-- Data shown follows --

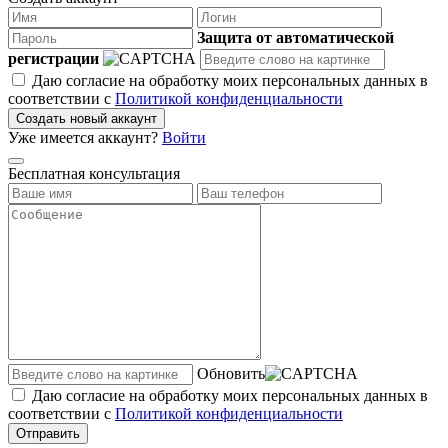
Защита от автоматической
регистрации
Даю согласие на обработку моих персональных данных в
соответствии с
Политикой конфиденциальности
Создать новый аккаунт
Уже имеется аккаунт?
Войти
Бесплатная консультация
Обновить
Даю согласие на обработку моих персональных данных в
соответствии с
Политикой конфиденциальности
Отправить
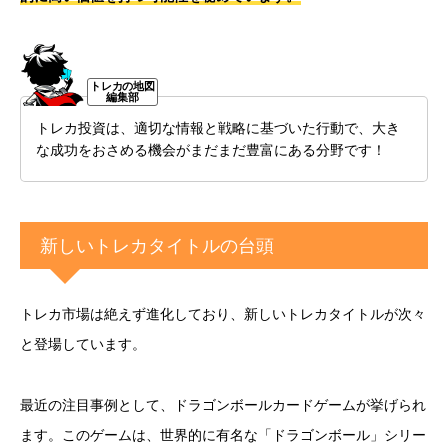
トレカ投資は、適切な情報と戦略に基づいた行動で、大き
な成功をおさめる機会がまだまだ豊富にある分野です！
新しいトレカタイトルの台頭
トレカ市場は絶えず進化しており、新しいトレカタイトルが次々
と登場しています。
最近の注目事例として、ドラゴンボールカードゲームが挙げられ
ます。このゲームは、世界的に有名な「ドラゴンボール」シリー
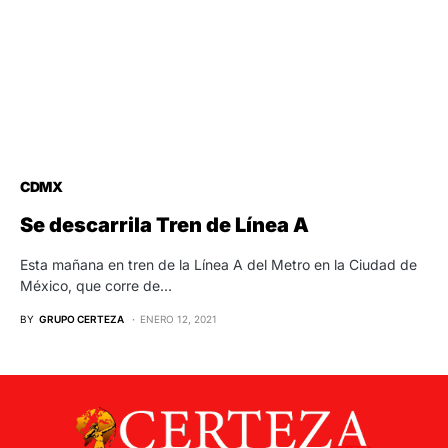
CDMX
Se descarrila Tren de Línea A
Esta mañana en tren de la Línea A del Metro en la Ciudad de
México, que corre de…
BY
GRUPO CERTEZA
ENERO 12, 2021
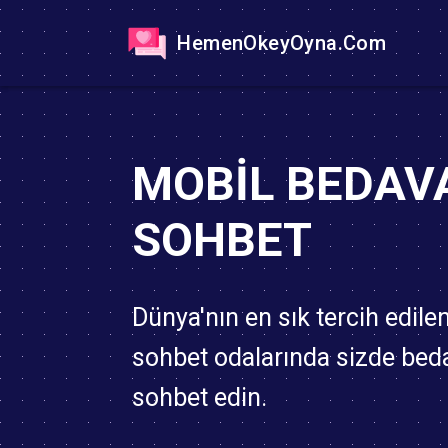
HemenOkeyOyna.Com
MOBIL BEDAV
SOHBET
Dünya'nın en sık tercih edile
sohbet odalarında sizde bed
sohbet edin.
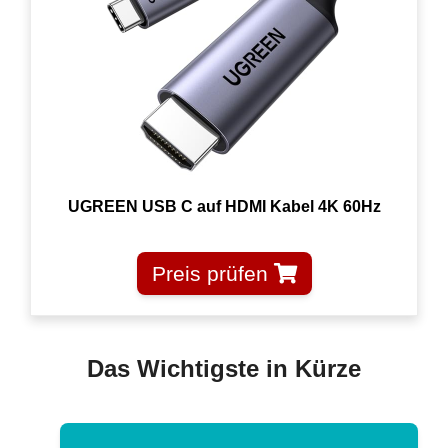
UGREEN USB C auf HDMI Kabel 4K 60Hz
Preis prüfen
Das Wichtigste in Kürze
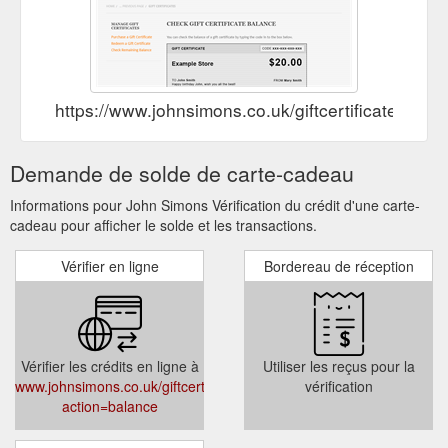
https://www.johnsimons.co.uk/giftcertificates.ph
Demande de solde de carte-cadeau
Informations pour John Simons Vérification du crédit d'une carte-
cadeau pour afficher le solde et les transactions.
Vérifier en ligne
Bordereau de réception
Vérifier les crédits en ligne à
Utiliser les reçus pour la
www.johnsimons.co.uk/giftcertificates.php?
vérification
action=balance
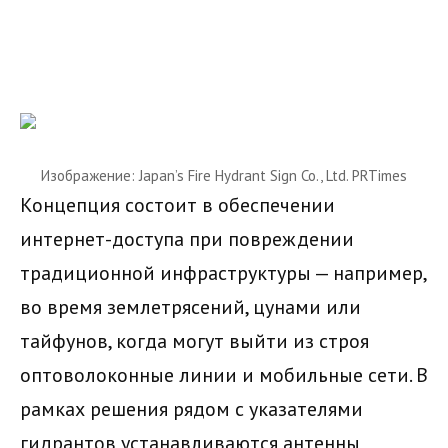
Изображение: Japan’s Fire Hydrant Sign Co., Ltd. PRTimes
Концепция состоит в обеспечении
интернет-доступа при повреждении
традиционной инфраструктуры — например,
во время землетрясений, цунами или
тайфунов, когда могут выйти из строя
оптоволоконные линии и мобильные сети. В
рамках решения рядом с указателями
гидрантов устанавливаются антенны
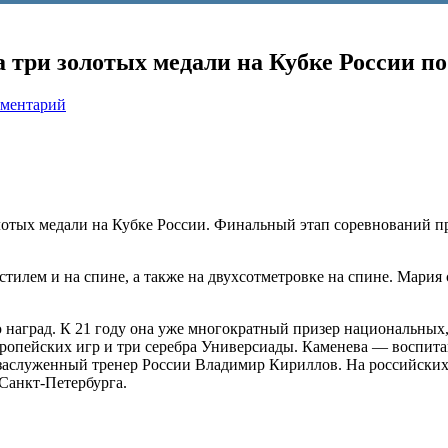
 три золотых медали на Кубке России п
мментарий
лотых медали на Кубке России. Финальный этап соревнований 
тилем и на спине, а также на двухсотметровке на спине. Мария 
наград. К 21 году она уже многократный призер национальных
Европейских игр и три серебра Универсиады. Каменева — воспита
заслуженный тренер России Владимир Кириллов. На российских
Санкт-Петербурга.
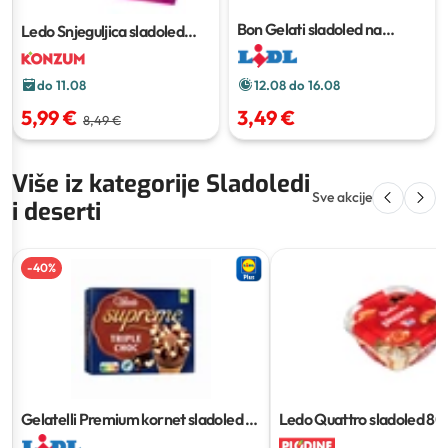
Bon Gelati sladoled na
Ledo Snjeguljica sladoled
štapiću XXL
8 x 100 ml
12x65ml (780ml)
do 11.08
12.08 do 16.08
5,99 €
3,49 €
8,49 €
Više iz kategorije Sladoledi
Sve akcije
i deserti
-
40
%
Gelatelli Premium kornet sladoled
6
Ledo Quattro sladoled
80
x 120 ml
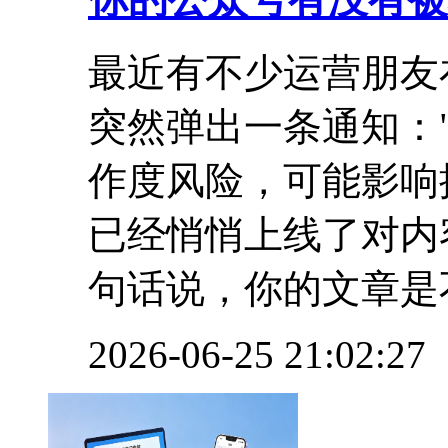
最近有不少运营朋友
突然弹出一条通知：
作度风险，可能影响
已经悄悄上线了对内
句话说，你的文章是不.
2026-06-25 21:02:27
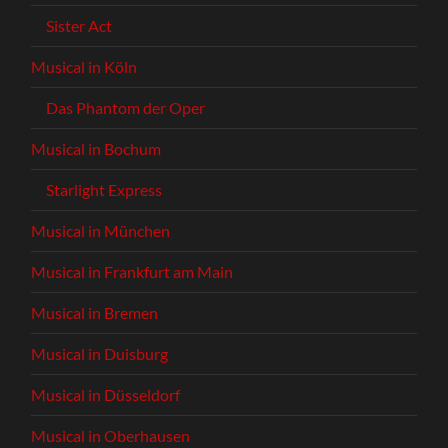
Sister Act
Musical in Köln
Das Phantom der Oper
Musical in Bochum
Starlight Express
Musical in München
Musical in Frankfurt am Main
Musical in Bremen
Musical in Duisburg
Musical in Düsseldorf
Musical in Oberhausen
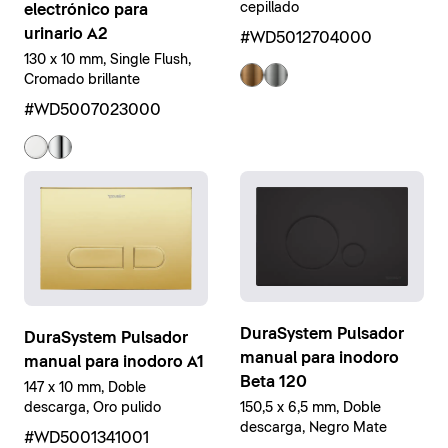
cepillado
electrónico para
urinario A2
#WD5012704000
130 x 10 mm, Single Flush,
Cromado brillante
#WD5007023000
DuraSystem Pulsador
DuraSystem Pulsador
manual para inodoro
manual para inodoro A1
Beta 120
147 x 10 mm, Doble
descarga, Oro pulido
150,5 x 6,5 mm, Doble
descarga, Negro Mate
#WD5001341001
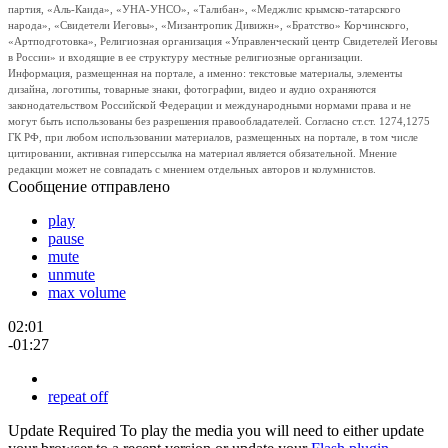
партия, «Аль-Каида», «УНА-УНСО», «Талибан», «Меджлис крымско-татарского
народа», «Свидетели Иеговы», «Мизантропик Дивижн», «Братство» Корчинского,
«Артподготовка», Религиозная организация «Управленческий центр Свидетелей Иеговы
в России» и входящие в ее структуру местные религиозные организации.
Информация, размещенная на портале, а именно: текстовые материалы, элементы
дизайна, логотипы, товарные знаки, фотографии, видео и аудио охраняются
законодательством Российской Федерации и международными нормами права и не
могут быть использованы без разрешения правообладателей. Согласно ст.ст. 1274,1275
ГК РФ, при любом использовании материалов, размещенных на портале, в том числе
цитировании, активная гиперссылка на материал является обязательной. Мнение
редакции может не совпадать с мнением отдельных авторов и колумнистов.
Сообщение отправлено
play
pause
mute
unmute
max volume
02:01
-01:27
repeat off
Update Required
To play the media you will need to either update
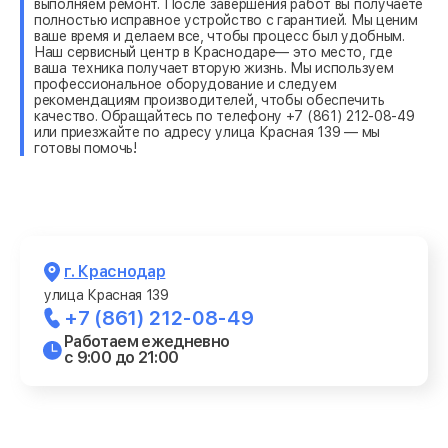
выполняем ремонт. После завершения работ вы получаете
полностью исправное устройство с гарантией. Мы ценим
ваше время и делаем все, чтобы процесс был удобным.
Наш сервисный центр в Краснодаре— это место, где
ваша техника получает вторую жизнь. Мы используем
профессиональное оборудование и следуем
рекомендациям производителей, чтобы обеспечить
качество. Обращайтесь по телефону +7 (861) 212-08-49
или приезжайте по адресу улица Красная 139 — мы
готовы помочь!
г. Краснодар
улица Красная 139
+7 (861) 212-08-49
Работаем ежедневно
с 9:00 до 21:00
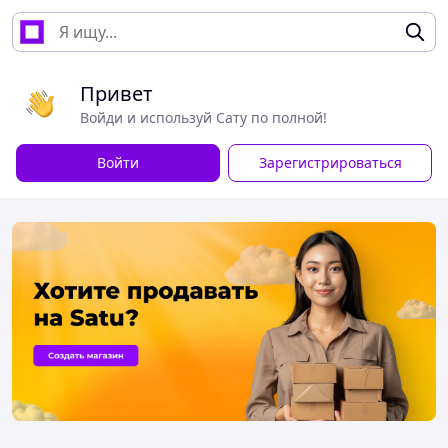
Привет
Войди и используй Сату по полной!
Войти
Зарегистрироваться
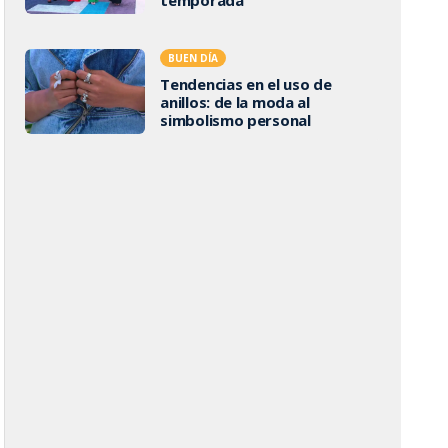
BUEN DÍA
Tendencias en el uso de
anillos: de la moda al
simbolismo personal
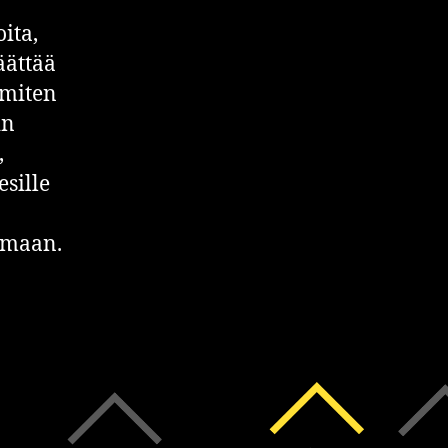
ita,
äättää
 miten
in
,
esille
emaan.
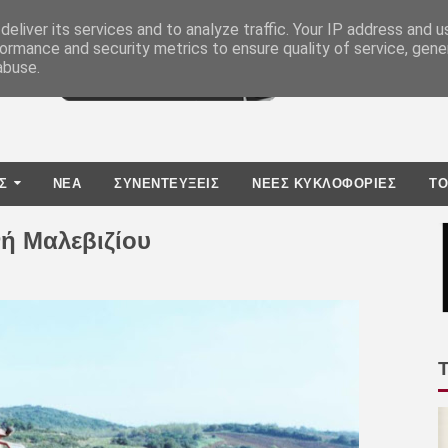
eliver its services and to analyze traffic. Your IP address and 
ormance and security metrics to ensure quality of service, gen
abuse.
Σ
ΝΕΑ
ΣΥΝΕΝΤΕΥΞΕΙΣ
ΝΕΕΣ ΚΥΚΛΟΦΟΡΙΕΣ
TO
ή Μαλεβιζίου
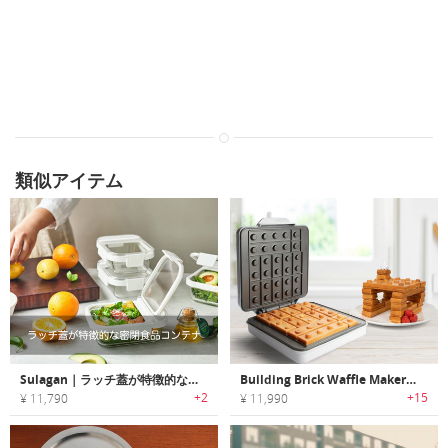
類似アイテム
Sulagan｜ラッチ蓋が特徴的な密閉食品コンテナ「スーラガン」
Building Brick Waffle Maker｜ブロックトイ型のワッフルが焼けるワッフルメーカー
+2
+15
¥ 11,790
¥ 11,990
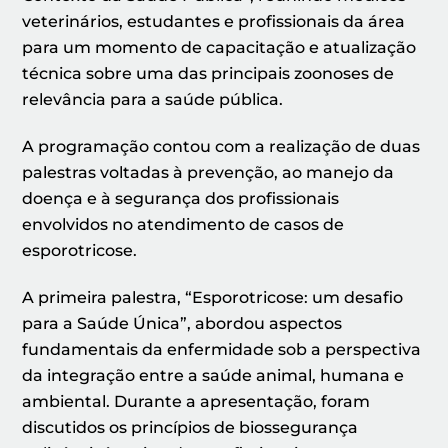
veterinários, estudantes e profissionais da área
para um momento de capacitação e atualização
técnica sobre uma das principais zoonoses de
relevância para a saúde pública.
A programação contou com a realização de duas
palestras voltadas à prevenção, ao manejo da
doença e à segurança dos profissionais
envolvidos no atendimento de casos de
esporotricose.
A primeira palestra, “Esporotricose: um desafio
para a Saúde Única”, abordou aspectos
fundamentais da enfermidade sob a perspectiva
da integração entre a saúde animal, humana e
ambiental. Durante a apresentação, foram
discutidos os princípios de biossegurança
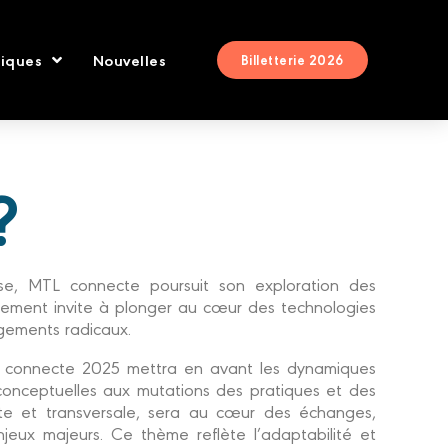
tiques
Nouvelles
Billetterie 2026
?
e, MTL connecte poursuit son exploration des
énement invite à plonger au cœur des technologies
ngements radicaux.
 connecte 2025 mettra en avant les dynamiques
conceptuelles aux mutations des pratiques et des
ésente et transversale, sera au cœur des échanges,
njeux majeurs. Ce thème reflète l’adaptabilité et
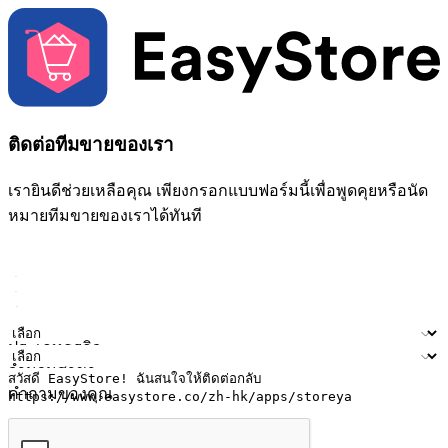
ติดต่อทีมขายของเรา
เรายินดีช่วยเหลือคุณ เพียงกรอกแบบฟอร์มนี้เพื่อพูดคุยหรือนัด
หมายทีมขายของเราได้ทันที
ชื่อ
ชื่อบริษัท
ที่อยู่อีเมล
หมายเลขโทรศัพท์มือถือ
ประเภทธุรกิจ
จำนวนสาขา
คำถามของคุณ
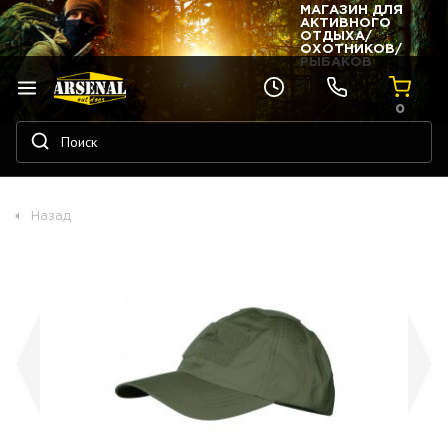
МАГАЗИН ДЛЯ
АКТИВНОГО
ОТДЫХА/
ОХОТНИКОВ/
РЫБАКОВ
0
Назад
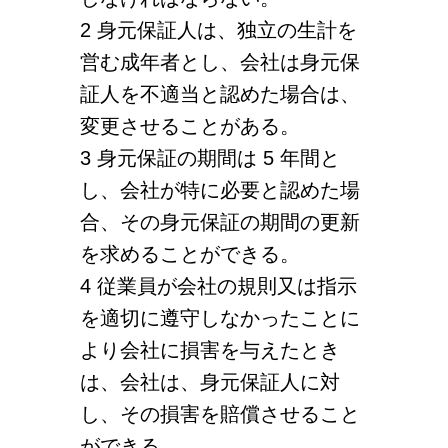
2 身元保証人は、独立の生計を
営む成年者とし、会社は身元保
証人を不適当と認めた場合は、
変更させることがある。
3 身元保証の期間は 5 年間と
し、会社が特に必要と認めた場
合、その身元保証の期間の更新
を求めることができる。
4 従業員が会社の規則又は指示
を適切に遵守しなかったことに
より会社に損害を与えたとき
は、会社は、身元保証人に対
し、その損害を賠償させること
ができる。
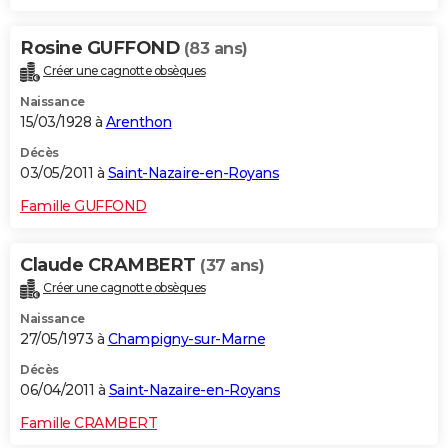
Rosine GUFFOND
(83 ans)
Créer une cagnotte obsèques
Naissance
15/03/1928 à
Arenthon
Décès
03/05/2011 à
Saint-Nazaire-en-Royans
Famille GUFFOND
Claude CRAMBERT
(37 ans)
Créer une cagnotte obsèques
Naissance
27/05/1973 à
Champigny-sur-Marne
Décès
06/04/2011 à
Saint-Nazaire-en-Royans
Famille CRAMBERT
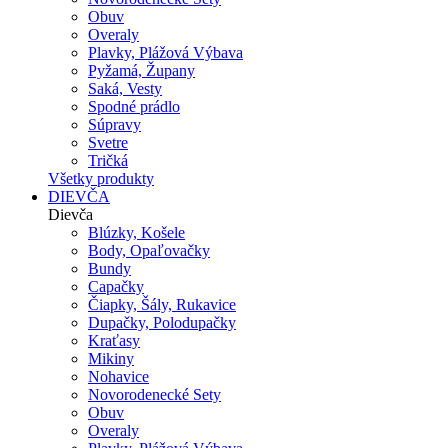
Obuv
Overaly
Plavky, Plážová Výbava
Pyžamá, Župany
Saká, Vesty
Spodné prádlo
Súpravy
Svetre
Tričká
Všetky produkty
DIEVČA
Dievča
Blúzky, Košele
Body, Opaľovačky
Bundy
Capačky
Čiapky, Šály, Rukavice
Dupačky, Polodupačky
Kraťasy
Mikiny
Nohavice
Novorodenecké Sety
Obuv
Overaly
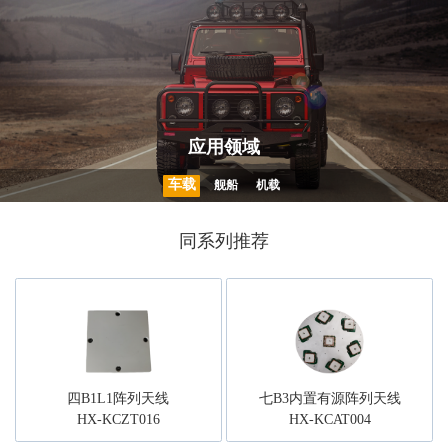
应用领域
车载
舰船
机载
同系列推荐
四B1L1阵列天线
七B3内置有源阵列天线
HX-KCZT016
HX-KCAT004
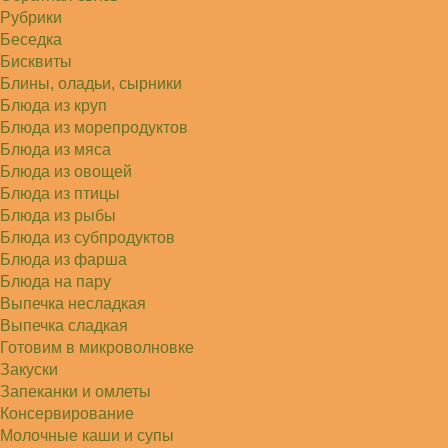
Рубрики
Беседка
Бисквиты
Блины, оладьи, сырники
Блюда из круп
Блюда из морепродуктов
Блюда из мяса
Блюда из овощей
Блюда из птицы
Блюда из рыбы
Блюда из субпродуктов
Блюда из фарша
Блюда на пару
Выпечка несладкая
Выпечка сладкая
Готовим в микроволновке
Закуски
Запеканки и омлеты
Консервирование
Молочные каши и супы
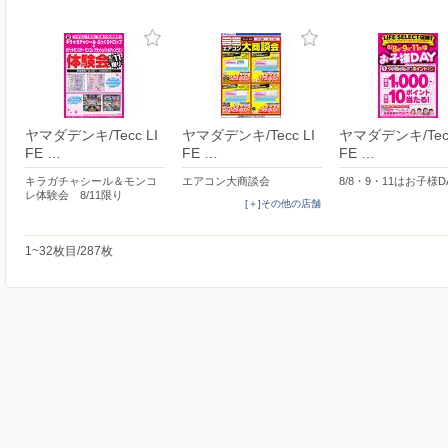
ヤマダデンキ/Tecc LI
ヤマダデンキ/Tecc LI
ヤマダデンキ/Tecc
FE …
FE …
FE …
キラガチャシール＆モンコ
エアコン大商談会
8/8・9・11はお子様D
レ体験会 8/11限り
[＋]その他の店舗
1~32枚目/287枚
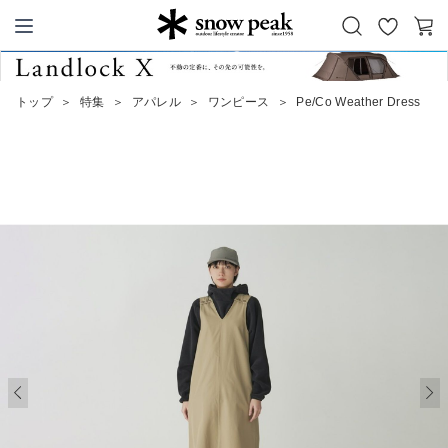
お
カ
Snow Peak
気
ー
に
ト
トップ
＞
特集
＞
アパレル
＞
ワンピース
＞
Pe/Co Weather Dress
入
り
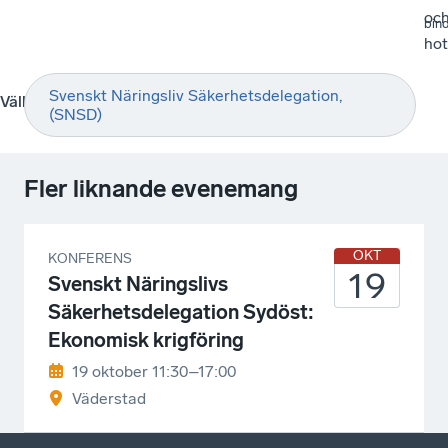
oc
bin
ho
Svenskt Näringsliv Säkerhetsdelegation,
Välkommen!
(SNSD)
Fler liknande evenemang
OKT
KONFERENS
19
Svenskt Näringslivs
Säkerhetsdelegation Sydöst:
Ekonomisk krigföring
19 oktober 11:30–17:00
Väderstad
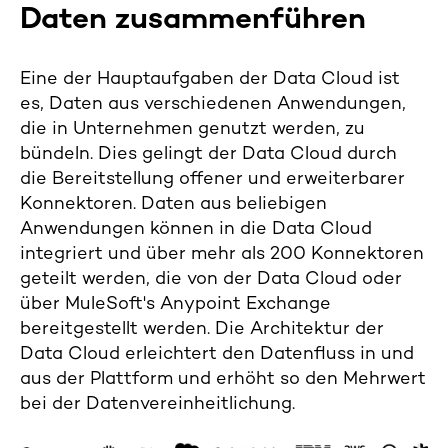
Daten zusammenführen
Eine der Hauptaufgaben der Data Cloud ist
es, Daten aus verschiedenen Anwendungen,
die in Unternehmen genutzt werden, zu
bündeln. Dies gelingt der Data Cloud durch
die Bereitstellung offener und erweiterbarer
Konnektoren. Daten aus beliebigen
Anwendungen können in die Data Cloud
integriert und über mehr als 200 Konnektoren
geteilt werden, die von der Data Cloud oder
über MuleSoft's Anypoint Exchange
bereitgestellt werden. Die Architektur der
Data Cloud erleichtert den Datenfluss in und
aus der Plattform und erhöht so den Mehrwert
bei der Datenvereinheitlichung.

-- Data shown concluded --

- _Exercise aim_: Copy the data word for word, starting at its first line and stopping after the line that contains "action=balance". Leave out the pictures.

- _Written response_:
Защита от автоматической
регистрации
Даю согласие на обработку моих персональных данных в
соответствии с
Политикой конфиденциальности
Создать новый аккаунт
Уже имеется аккаунт?
Войти
Бесплатная консультация
Обновить
Даю согласие на обработку моих персональных данных в
соответствии с
Политикой конфиденциальности
Отправить
トレカ投資は、適切な情報と戦略に基づいた行動で、大き
な成功をおさめる機会がまだまだ豊富にある分野です！
新しいトレカタイトルの台頭
トレカ市場は絶えず進化しており、新しいトレカタイトルが次々
と登場しています。
最近の注目事例として、ドラゴンボールカードゲームが挙げられ
ます。このゲームは、世界的に有名な「ドラゴンボール」シリー
CDMX
Se descarrila Tren de Línea A
Esta mañana en tren de la Línea A del Metro en la Ciudad de
México, que corre de…
BY
GRUPO CERTEZA
ENERO 12, 2021
HemenOkeyOyna.Com
MOBIL BEDAV
SOHBET
Dünya'nın en sık tercih edile
sohbet odalarında sizde bed
sohbet edin.
UGREEN USB C auf HDMI Kabel 4K 60Hz
Preis prüfen
Das Wichtigste in Kürze
https://www.johnsimons.co.uk/giftcertificates.ph
Demande de solde de carte-cadeau
Informations pour John Simons Vérification du crédit d'une carte-
cadeau pour afficher le solde et les transactions.
Vérifier en ligne
Bordereau de réception
Vérifier les crédits en ligne à
Utiliser les reçus pour la
www.johnsimons.co.uk/giftcertificates.php?
vérification
action=balance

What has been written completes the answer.